Methodology and Contributions

The core innovation of CLIP-Fields lies in its ability to generate an implicit scene model via a mapping from spatial coordinates to semantic embeddings. This approach builds on the recent progress in neural implicit representations of 3D spaces and the capabilities of weakly-supervised models. Utilizing models trained on vast datasets, such as CLIP, allows CLIP-Fields to establish such mappings with minimal directly labeled data, addressing a significant bottleneck in deploying semantic memory systems in robotics.

Training CLIP-Fields involves creating a dataset where points in 3D space correspond to semantic and visual features extracted from web models, applying contrastive learning objectives. The architecture encodes an implicit function with multi-resolution hash encoding (MHE) for efficient representation, coupled with objective-specific neural network heads that capture different aspects of the environment, such as language and visual context.

Evaluation and Results

The authors demonstrate the efficacy of CLIP-Fields in a series of experiments, notably few-shot instance identification and semantic segmentation on the challenging HM3D dataset. CLIP-Fields outperformed traditional fine-tuned models like Mask-RCNN, particularly in scenarios with limited data, showcasing its capability to generalize semantic understanding from sparse examples.

Moreover, the system effectively utilized CLIP-Fields as a semantic scene memory for robotic navigation tasks in real-world settings.
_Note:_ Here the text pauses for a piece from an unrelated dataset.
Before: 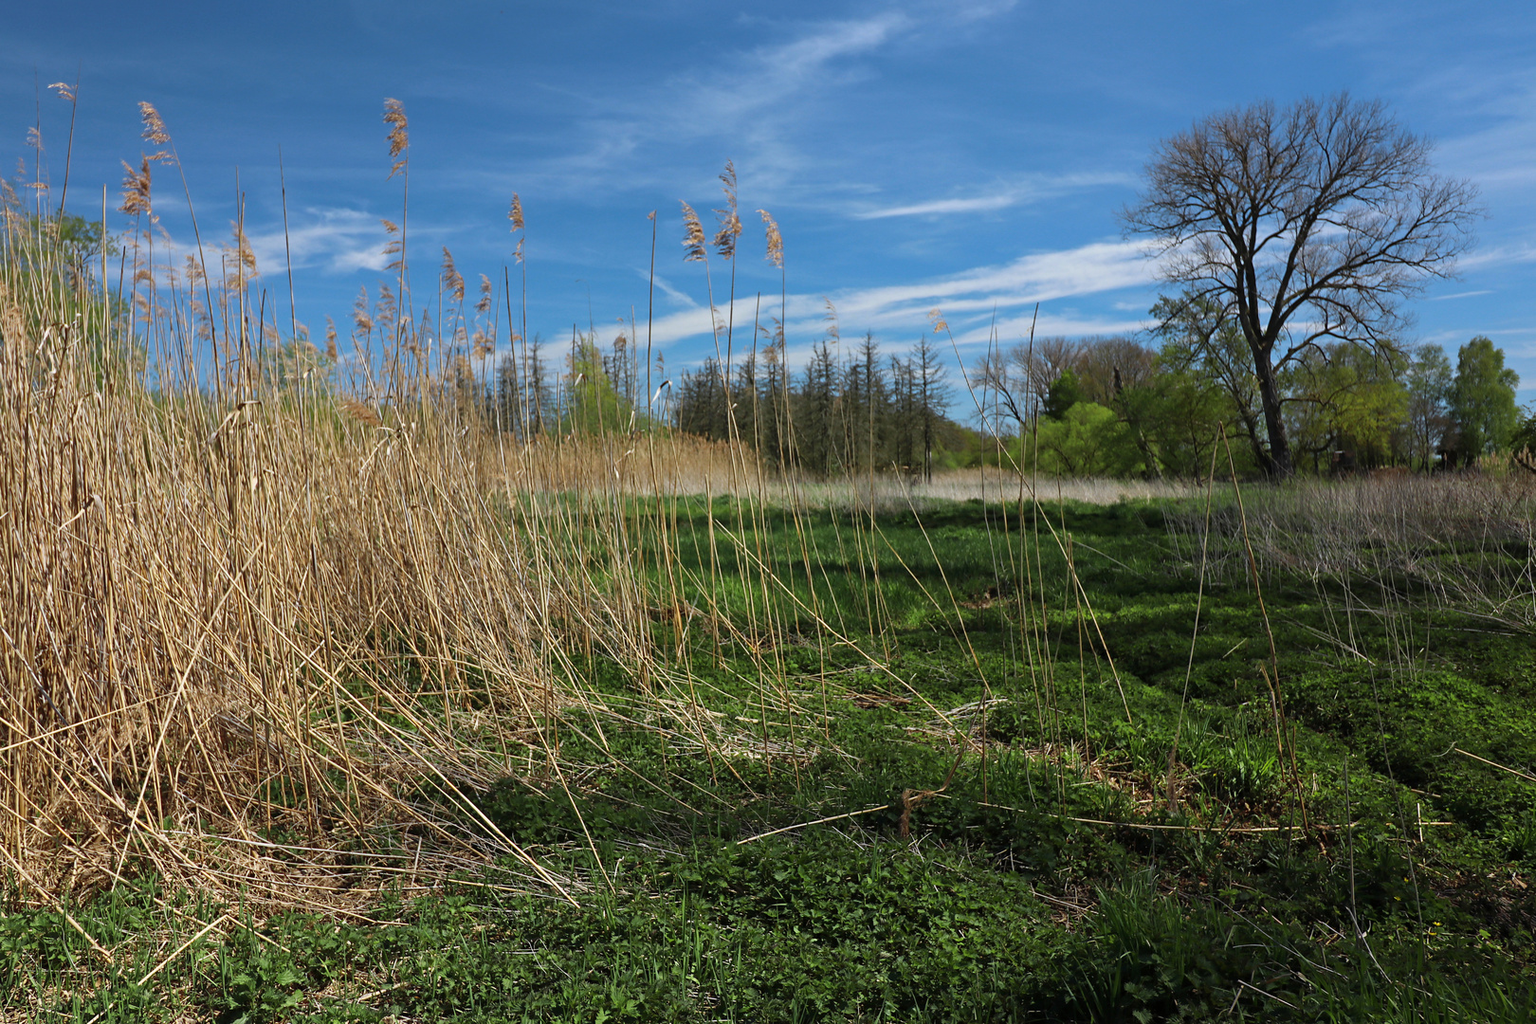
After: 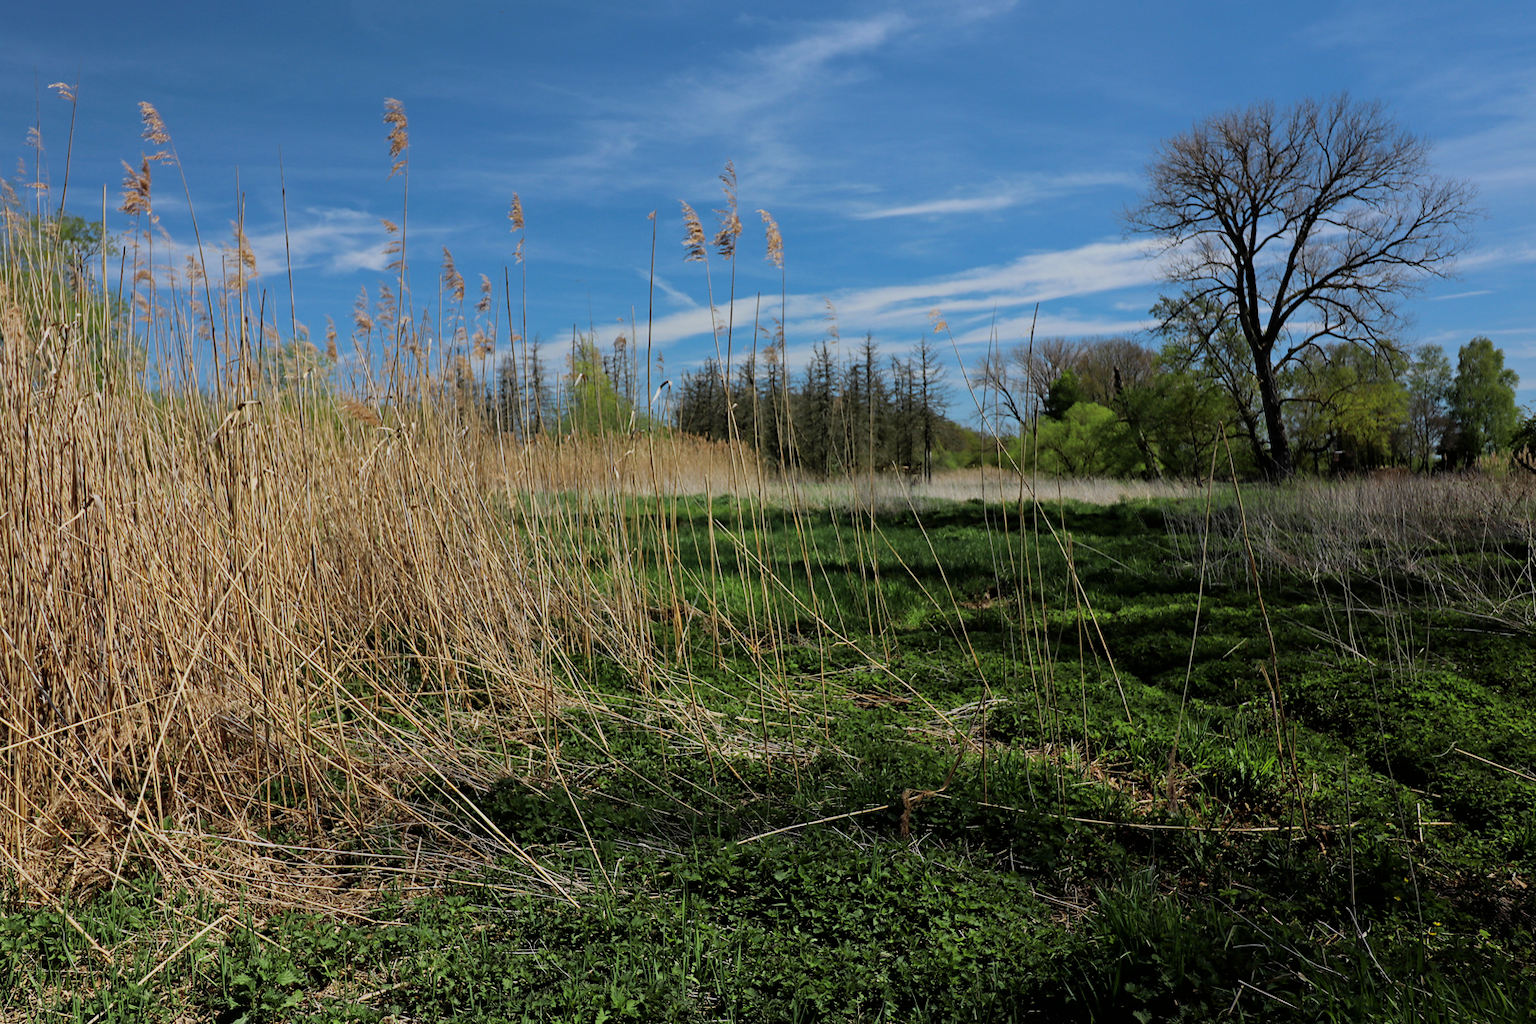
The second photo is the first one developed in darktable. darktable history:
filmic rgb: black relative exposure -7.76 EV, white relative exposure 4.38 EV, hardness 3.75, latitude 37.49%, contrast 0.979, highlights saturation mix 8.55%, shadows ↔ highlights balance 3.8%, color science v6 (2022)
The ability to execute commands based on semantic queries without predefined labels validates its potential for practical applications.

Implications and Future Directions

The introduction of CLIP-Fields marks a significant step toward leveraging pretrained models in robotics, offering scalability and versatility in semantic environmental understanding. By sidestepping extensive manual annotation and the constraints of fixed class labels, CLIP-Fields provides a more flexible framework for deploying robots in dynamic and complex real-world environments.

Moving forward, refining CLIP-Fields to handle dynamic scenes and incorporating multi-view and multi-sensory inputs could further broaden their application scope. Exploring parameter sharing across different scenes and embedding more abstract features such as affordances for tasks like manipulation and planning offers exciting avenues for future research. Additionally, as foundational models like CLIP continue to improve, we can expect corresponding enhancements in the capabilities and performance of CLIP-Fields, presenting a compelling case for their integration into robotic systems.

Overall, CLIP-Fields exemplifies the synergy between semantic representation learning and neural implicit fields, poised to advance the field of robotics by providing a means to navigate and interact with environments in an informed manner.